Primary sources of income for these services:

  • United State Department of Housing and Urban Development (HUD)
  • United States Department of Veterans Affairs (VA)
  • Illinois Department of Human Services (IDHS)
    • Division of Mental Health
    • Division of Family and Community Services
  • Illinois Department of Healthcare and Family Services
  • Heart of Illinois United Way
  • Peoria Housing Authority
  • Rental Income (tenants pay 30% of their adjusted gross income)
  • Grants
  • Donations


Applying for Housing   Please include links to application checklist and housing application

Please note that to be eligible for South Side Office of Concern’s Permanent Supportive Housing Services, you must be BOTH homeless AND have a disabling condition.   The first step in the process is to review our application checklist and to complete a housing application.  Because of the high demand in for permanent supportive housing in our community, applications are prioritized to ensure that the individuals with greatest need receive assistance first.
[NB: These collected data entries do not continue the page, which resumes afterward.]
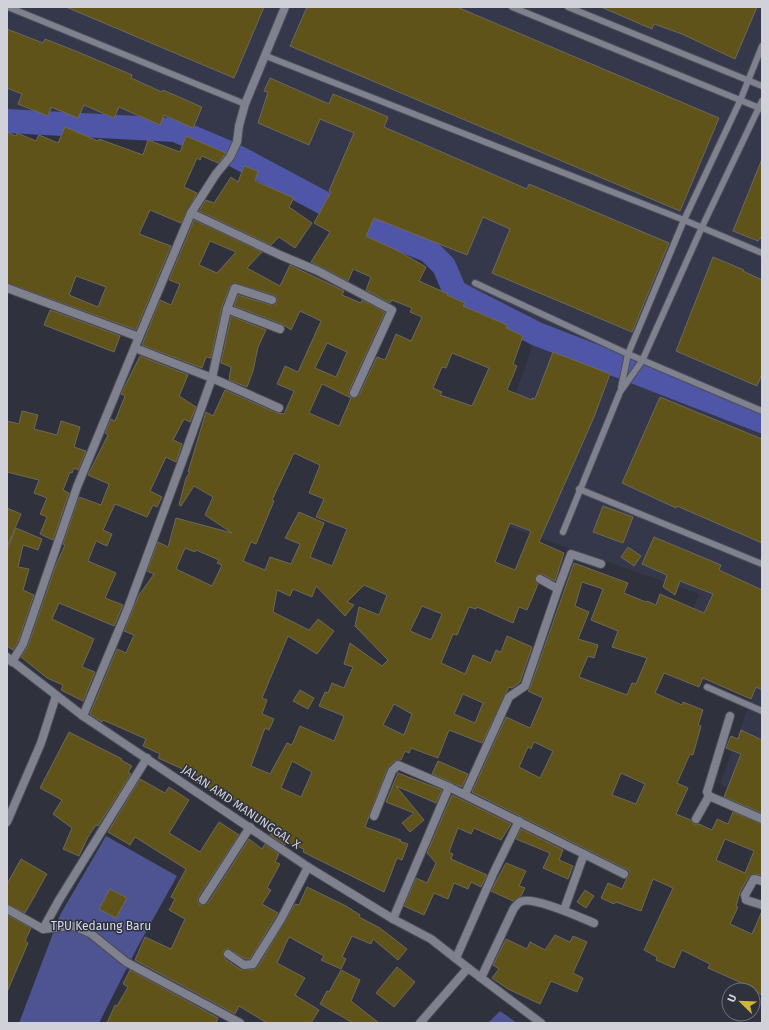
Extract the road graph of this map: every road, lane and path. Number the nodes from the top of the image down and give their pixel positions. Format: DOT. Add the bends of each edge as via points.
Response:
graph roads {
  1 [pos="8,7"];
  2 [pos="285,7"];
  3 [pos="512,7"];
  4 [pos="568,7"];
  5 [pos="762,46"];
  6 [pos="266,56"];
  7 [pos="748,80"];
  8 [pos="762,86"];
  9 [pos="740,101"];
  10 [pos="245,104"];
  11 [pos="761,106"];
  12 [pos="191,213"];
  13 [pos="684,220"];
  14 [pos="702,227"];
  15 [pos="762,253"];
  16 [pos="475,283"];
  17 [pos="8,289"];
  18 [pos="7,298"];
  19 [pos="272,300"];
  20 [pos="227,309"];
  21 [pos="280,329"];
  22 [pos="139,336"];
  23 [pos="135,348"];
  24 [pos="628,354"];
  25 [pos="642,361"];
  26 [pos="212,378"];
  27 [pos="620,392"];
  28 [pos="354,393"];
  29 [pos="279,408"];
  30 [pos="762,411"];
  31 [pos="579,489"];
  32 [pos="563,532"];
  33 [pos="601,564"];
  34 [pos="762,564"];
  35 [pos="540,579"];
  36 [pos="558,589"];
  37 [pos="10,660"];
  38 [pos="707,687"];
  39 [pos="56,696"];
  40 [pos="762,711"];
  41 [pos="83,716"];
  42 [pos="730,716"];
  43 [pos="147,758"];
  44 [pos="449,787"];
  45 [pos="465,794"];
  46 [pos="709,796"];
  47 [pos="374,816"];
  48 [pos="762,819"];
  49 [pos="696,820"];
  50 [pos="519,821"];
  51 [pos="7,822"];
  52 [pos="250,827"];
  53 [pos="584,854"];
  54 [pos="308,867"];
  55 [pos="624,874"];
  56 [pos="762,880"];
  57 [pos="203,900"];
  58 [pos="762,905"];
  59 [pos="7,909"];
  60 [pos="564,910"];
  61 [pos="393,919"];
  62 [pos="594,923"];
  63 [pos="43,929"];
  64 [pos="228,954"];
  65 [pos="456,958"];
  66 [pos="468,968"];
  67 [pos="481,978"];
  68 [pos="240,1023"];
  69 [pos="420,1023"];
  70 [pos="541,1023"];
  1 -- 10 [label="lane"];
  2 -- 6 [label="street"];
  3 -- 9 [label="lane"];
  4 -- 7 [label="lane"];
  5 -- 7 [label="lane"];
  6 -- 10 [label="street"];
  6 -- 13 [label="lane"];
  7 -- 8 [label="lane"];
  7 -- 9 [label="lane"];
  9 -- 11 [label="lane"];
  9 -- 13 [label="lane"];
  10 -- 12 [label="street" via="237,142"];
  11 -- 14 [label="lane"];
  12 -- 22 [label="street"];
  12 -- 28 [label="street" via="318,271 392,310"];
  13 -- 14 [label="lane"];
  13 -- 24 [label="lane"];
  14 -- 15 [label="lane"];
  14 -- 25 [label="lane"];
  16 -- 24 [label="lane"];
  17 -- 18 [label="street"];
  17 -- 22 [label="street"];
  19 -- 20 [label="street" via="235,288"];
  20 -- 21 [label="street"];
  20 -- 26 [label="street"];
  22 -- 23 [label="street"];
  23 -- 26 [label="street"];
  23 -- 37 [label="street" via="78,488 22,644"];
  24 -- 25 [label="lane"];
  24 -- 27 [label="lane"];
  25 -- 27 [label="lane"];
  25 -- 30 [label="lane"];
  26 -- 29 [label="street"];
  26 -- 41 [label="street" via="128,608"];
  27 -- 31 [label="lane"];
  31 -- 32 [label="lane"];
  31 -- 34 [label="lane"];
  33 -- 36 [label="street" via="571,554"];
  35 -- 36 [label="street"];
  36 -- 45 [label="street" via="525,686 509,697"];
  37 -- 39 [label="street, JALAN AMD MANUNGGAL X"];
  38 -- 40 [label="lane"];
  39 -- 41 [label="street, JALAN AMD MANUNGGAL X"];
  39 -- 51 [label="street" via="38,750"];
  41 -- 43 [label="street, JALAN AMD MANUNGGAL X"];
  42 -- 46 [label="street" via="707,792"];
  43 -- 52 [label="street, JALAN AMD MANUNGGAL X"];
  43 -- 63 [label="street"];
  44 -- 45 [label="street"];
  44 -- 47 [label="street" via="398,765 392,771"];
  44 -- 61 [label="street"];
  45 -- 50 [label="street"];
  46 -- 48 [label="street"];
  46 -- 49 [label="street"];
  50 -- 53 [label="street"];
  50 -- 65 [label="street"];
  52 -- 54 [label="street, JALAN AMD MANUNGGAL X"];
  52 -- 57 [label="street"];
  53 -- 55 [label="street"];
  53 -- 60 [label="street"];
  54 -- 61 [label="street, JALAN AMD MANUNGGAL X"];
  54 -- 64 [label="street" via="281,919 253,964 244,965"];
  56 -- 58 [label="street" via="754,879 745,895 746,900"];
  59 -- 63 [label="street"];
  60 -- 62 [label="street"];
  60 -- 67 [label="street" via="530,900 521,901 514,908"];
  61 -- 65 [label="street, JALAN AMD MANUNGGAL X" via="431,939"];
  63 -- 68 [label="street" via="74,926 90,934 126,962"];
  65 -- 66 [label="street, JALAN AMD MANUNGGAL X"];
  66 -- 67 [label="street, JALAN AMD MANUNGGAL X"];
  66 -- 69 [label="street"];
  67 -- 70 [label="street, JALAN AMD MANUNGGAL X"];
}
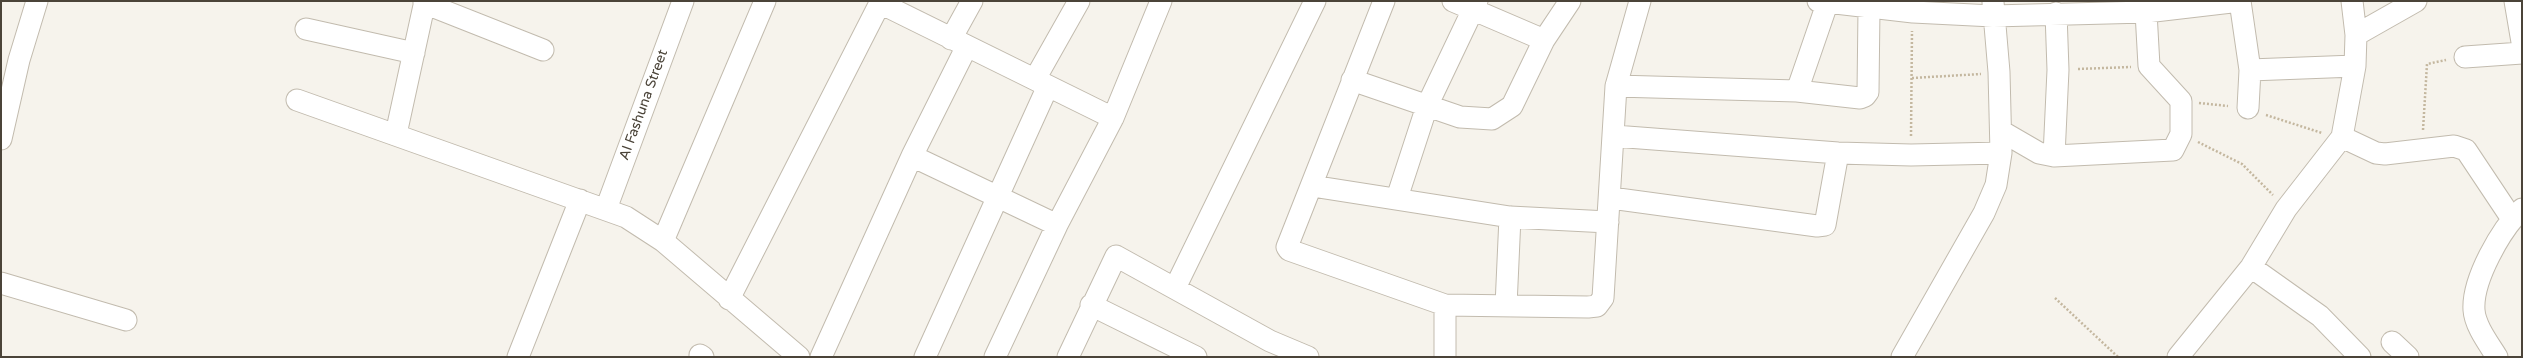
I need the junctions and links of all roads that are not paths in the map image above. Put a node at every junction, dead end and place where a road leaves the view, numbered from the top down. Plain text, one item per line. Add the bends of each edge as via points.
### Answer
1 (37, 1) edge
2 (683, 1) edge
3 (765, 1) edge
4 (972, 1) edge
5 (1079, 1) edge
6 (1161, 1) edge
7 (1315, 1) edge
8 (1384, 1) edge
9 (1453, 1) edge
10 (1570, 1) edge
11 (1640, 1) edge
12 (2240, 1) edge
13 (2352, 1) edge
14 (2416, 1) edge
15 (2515, 1) edge
16 (425, 2) edge
17 (880, 2) edge
18 (1824, 2) edge
19 (1475, 5) edge
20 (1993, 8) edge
21 (1869, 9) junction
22 (2146, 12) junction
23 (2056, 13) junction
24 (306, 29) dead end
25 (2356, 35) junction
26 (1544, 40) junction
27 (959, 42) junction
28 (2522, 42) edge
29 (543, 50) dead end
30 (414, 53) junction
31 (2522, 53) edge
32 (2464, 57) road end
33 (2355, 66) junction
34 (2250, 70) junction
35 (1352, 80) junction
36 (1041, 82) junction
37 (1616, 86) junction
38 (1797, 91) junction
39 (297, 100) dead end
40 (1427, 106) junction
41 (2248, 108) road end
42 (1113, 118) junction
43 (2001, 131) junction
44 (396, 134) junction
45 (1614, 136) junction
46 (2342, 138) junction
47 (1, 139) edge
48 (1838, 153) junction
49 (2001, 153) junction
50 (912, 156) junction
51 (2054, 156) junction
52 (1312, 186) junction
53 (996, 196) junction
54 (1397, 198) junction
55 (1611, 198) junction
56 (580, 200) junction
57 (606, 209) junction
58 (2517, 214) edge
59 (1510, 217) junction
60 (1608, 222) junction
61 (1057, 225) junction
62 (663, 241) junction
63 (2251, 267) junction
64 (1, 284) edge
65 (1175, 288) junction
66 (729, 299) junction
67 (1091, 305) junction
68 (1445, 305) junction
69 (1506, 306) junction
70 (126, 320) dead end
71 (2392, 342) dead end
72 (1266, 349) edge
73 (823, 356) edge
74 (518, 357) edge
75 (799, 357) edge
76 (925, 357) edge
77 (995, 357) edge
78 (1068, 357) edge
79 (1196, 357) edge
80 (1308, 357) edge
81 (1445, 357) edge
82 (1902, 357) edge
83 (2178, 357) edge
84 (2360, 357) edge
85 (2408, 357) edge
86 (2497, 357) edge

1 - 47 street via 19,60
2 - 57 street, Al Fashuna Street
3 - 62 street
4 - 27 street
5 - 36 street
6 - 42 street
7 - 65 street
8 - 35 street
9 - 19 street
10 - 26 street
11 - 37 street
12 - 22 street
12 - 34 street
13 - 25 street
14 - 25 street
15 - 28 street
16 - 29 street
16 - 30 street
17 - 27 street
17 - 66 street
18 - 21 street
18 - 38 street
19 - 26 street
19 - 40 street
20 - 21 street via 1913,12
20 - 23 street
20 - 43 street
21 - 38 street via 1868,92 1865,96 1860,98
22 - 23 street
22 - 51 street via 2149,66 2181,100 2181,134 2173,150
23 - 51 street via 2058,70
24 - 30 street
25 - 33 street
26 - 40 street via 1512,106 1504,113 1492,118 1476,119 1460,117
27 - 36 street
27 - 50 street
30 - 44 street
31 - 32 street
33 - 34 street
33 - 46 street
34 - 41 street
35 - 40 street
35 - 52 street
36 - 42 street
36 - 53 street
37 - 38 street
37 - 45 street
39 - 44 street
40 - 54 street
42 - 61 street
43 - 49 street
43 - 51 street via 2038,153
44 - 56 street
45 - 48 street
45 - 55 street
46 - 58 street via 2376,153 2394,154 2454,146 2466,150
46 - 63 street via 2286,209
48 - 49 street
48 - 55 street via 1825,225
49 - 82 street via 1996,185 1984,213
50 - 53 street
50 - 73 street
52 - 54 street
52 - 68 street via 1288,243 1289,250
53 - 61 street
53 - 76 street
54 - 59 street
55 - 60 street
56 - 57 street
56 - 74 street
57 - 62 street via 626,217
58 - 86 street via 2484,267 2477,289 2474,311
59 - 60 street
59 - 69 street
60 - 69 street via 1603,298 1597,306
61 - 77 street
62 - 66 street
63 - 83 street
63 - 84 street via 2320,316
64 - 70 street
65 - 67 street via 1116,256
65 - 72 street
66 - 75 street
67 - 78 street
67 - 79 street
68 - 69 street
68 - 81 street
71 - 85 street
72 - 80 street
Homeless Outreach & Rapid Re-Housing

PATH Program – Projects for Assistance in Transition from Homelessness

The PATH Program provides outreach and support services for individuals in Peoria, Tazewell, Woodford and Fulton counties who are homeless, at imminent risk of becoming homeless, do not have permanent housing AND have a serious mental illness.   The goal is to help those served find safe housing, meet daily living needs, and access the care and services that can improve their daily lives.  SSOC PATH Program staff are a great resource for emergency services personnel  – available to follow up with those identified by local police and fire departments as being in need of housing or support services.  They also reach out to homeless individuals where they congregate to engage them in services.

PATH services include:

  • Outreach
  • Screening and diagnostic treatment
  • Case management
  • Linkage and referral to health services, job training, educational services and housing services
  • Assistance with identifying and securing appropriate housing.

The PATH Program is funded by the Illinois Department of Human Services and the Substance Abuse and Mental Health Services Administration (SAMHSA) of the U.S. Department of Health and Human Services and is the first initiative of this type in our area.

Rapid Re-Housing

Rapid re-housing is an intervention designed to help individuals and families to quickly exit homelessness and return to permanent housing. Rapid re-housing assistance is offered without preconditions (such as employment, income, absence of criminal record, or sobriety) and the resources and services  are tailored to the unique needs of the household. The core components of rapid re-housing are:

Housing Identification

  • Recruit landlords to provide housing opportunities for individuals and families experiencing homelessness.
  • Address potential barriers to landlord participation such as concern about short term nature of rental assistance and tenant qualifications.
  • Assist households to find and secure appropriate rental housing.

Financial Assistance

  • Provide assistance to cover move-in costs, deposits, and the rental and/or utility assistance necessary to allow individuals and families to move immediately out of homelessness and to stabilize in permanent housing.

Rapid Re-housing Case Management and Services

  • Help individuals and families experiencing homelessness identify and select among various permanent housing options based on their unique needs, preferences, and financial resources.
  • Help individuals and families experiencing homelessness address issues that may impede access to housing (such as credit history, arrears, and legal issues).
  • Help individuals and families negotiate manageable and appropriate lease agreements with landlords.
  • Make appropriate and time-limited services and supports available to families and individuals to allow them to stabilize quickly in permanent housing.
  • Monitor participants’ housing stability and be available to resolve crises.
  • Provide or assist the household with connections to resources that help them improve their safety and well-being and achieve their long-term goals.